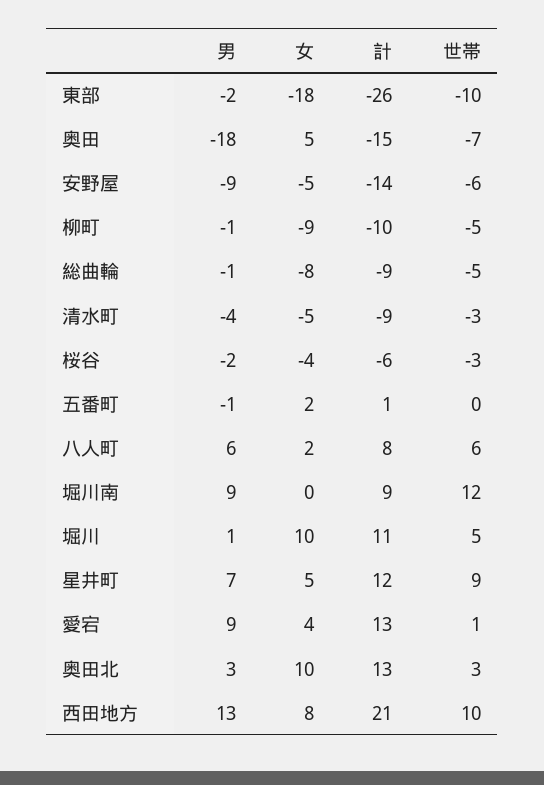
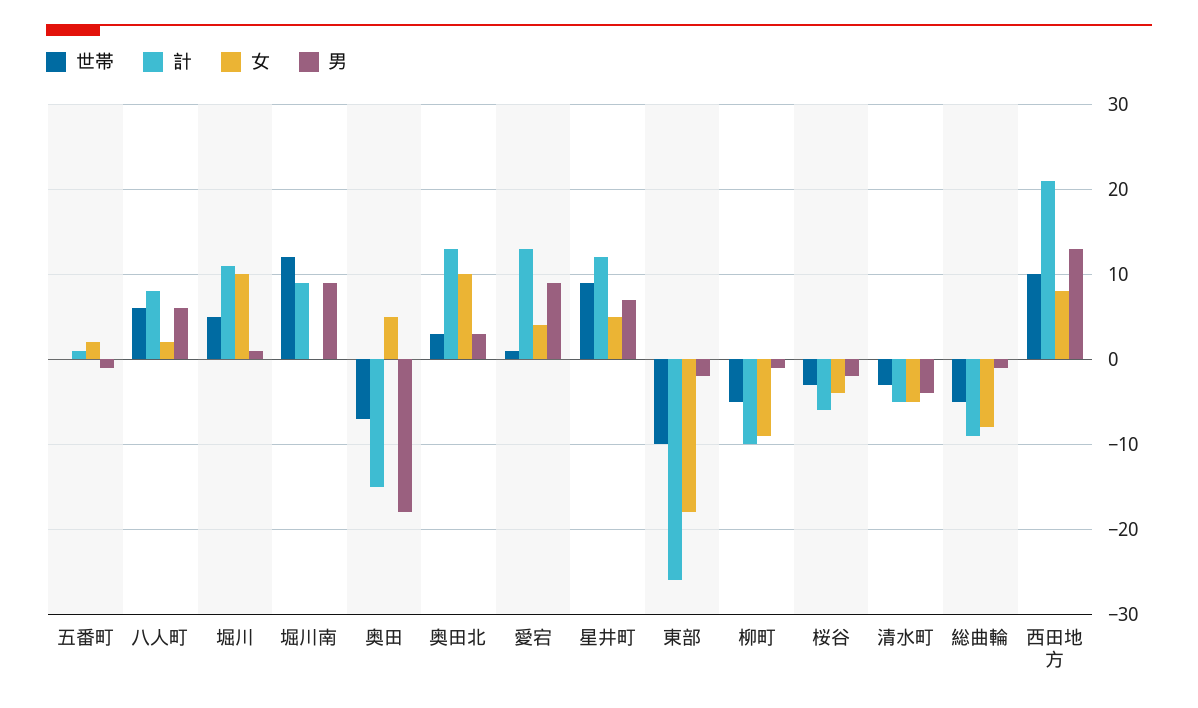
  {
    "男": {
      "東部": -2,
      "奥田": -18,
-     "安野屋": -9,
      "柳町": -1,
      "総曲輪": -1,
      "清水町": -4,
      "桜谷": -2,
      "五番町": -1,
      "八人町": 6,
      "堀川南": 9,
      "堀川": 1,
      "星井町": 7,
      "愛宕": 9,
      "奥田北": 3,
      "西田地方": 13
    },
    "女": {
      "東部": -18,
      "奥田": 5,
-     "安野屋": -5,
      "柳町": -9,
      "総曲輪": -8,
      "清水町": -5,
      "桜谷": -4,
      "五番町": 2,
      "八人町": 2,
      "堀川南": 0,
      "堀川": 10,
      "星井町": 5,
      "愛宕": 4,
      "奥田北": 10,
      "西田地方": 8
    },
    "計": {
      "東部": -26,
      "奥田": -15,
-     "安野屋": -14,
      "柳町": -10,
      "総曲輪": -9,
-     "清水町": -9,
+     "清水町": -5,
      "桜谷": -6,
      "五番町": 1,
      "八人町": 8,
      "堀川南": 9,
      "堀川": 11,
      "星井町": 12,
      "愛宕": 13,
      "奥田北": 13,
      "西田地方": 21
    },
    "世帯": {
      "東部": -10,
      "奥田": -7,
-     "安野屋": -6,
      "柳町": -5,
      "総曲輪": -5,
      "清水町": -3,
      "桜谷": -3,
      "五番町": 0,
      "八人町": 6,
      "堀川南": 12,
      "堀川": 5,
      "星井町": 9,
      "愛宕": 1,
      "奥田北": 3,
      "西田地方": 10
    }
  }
* * *
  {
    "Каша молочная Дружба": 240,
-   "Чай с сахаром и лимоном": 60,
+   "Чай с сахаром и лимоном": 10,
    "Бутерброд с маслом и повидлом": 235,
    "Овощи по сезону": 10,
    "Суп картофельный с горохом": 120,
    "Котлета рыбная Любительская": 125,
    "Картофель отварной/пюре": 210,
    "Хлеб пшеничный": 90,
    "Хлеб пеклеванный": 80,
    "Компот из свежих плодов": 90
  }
* * *
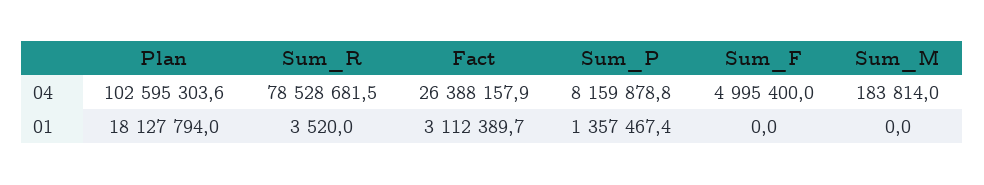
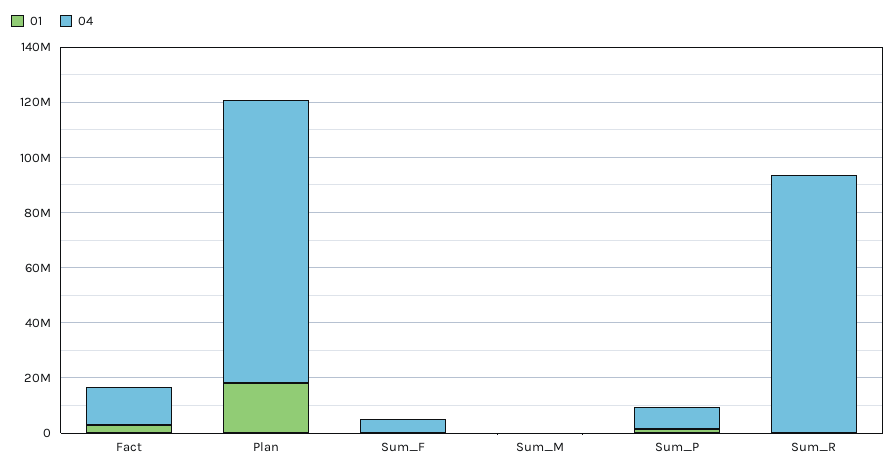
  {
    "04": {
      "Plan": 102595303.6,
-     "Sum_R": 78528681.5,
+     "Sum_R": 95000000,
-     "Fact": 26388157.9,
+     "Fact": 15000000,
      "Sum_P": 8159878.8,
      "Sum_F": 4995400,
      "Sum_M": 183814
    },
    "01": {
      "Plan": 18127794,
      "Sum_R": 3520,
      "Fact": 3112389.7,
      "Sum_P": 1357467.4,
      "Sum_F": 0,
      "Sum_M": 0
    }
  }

Task goal: When a line in the data holds the word "лимоном", show that line.

Written solution:
-   "Чай с сахаром и лимоном": 60,
+   "Чай с сахаром и лимоном": 10,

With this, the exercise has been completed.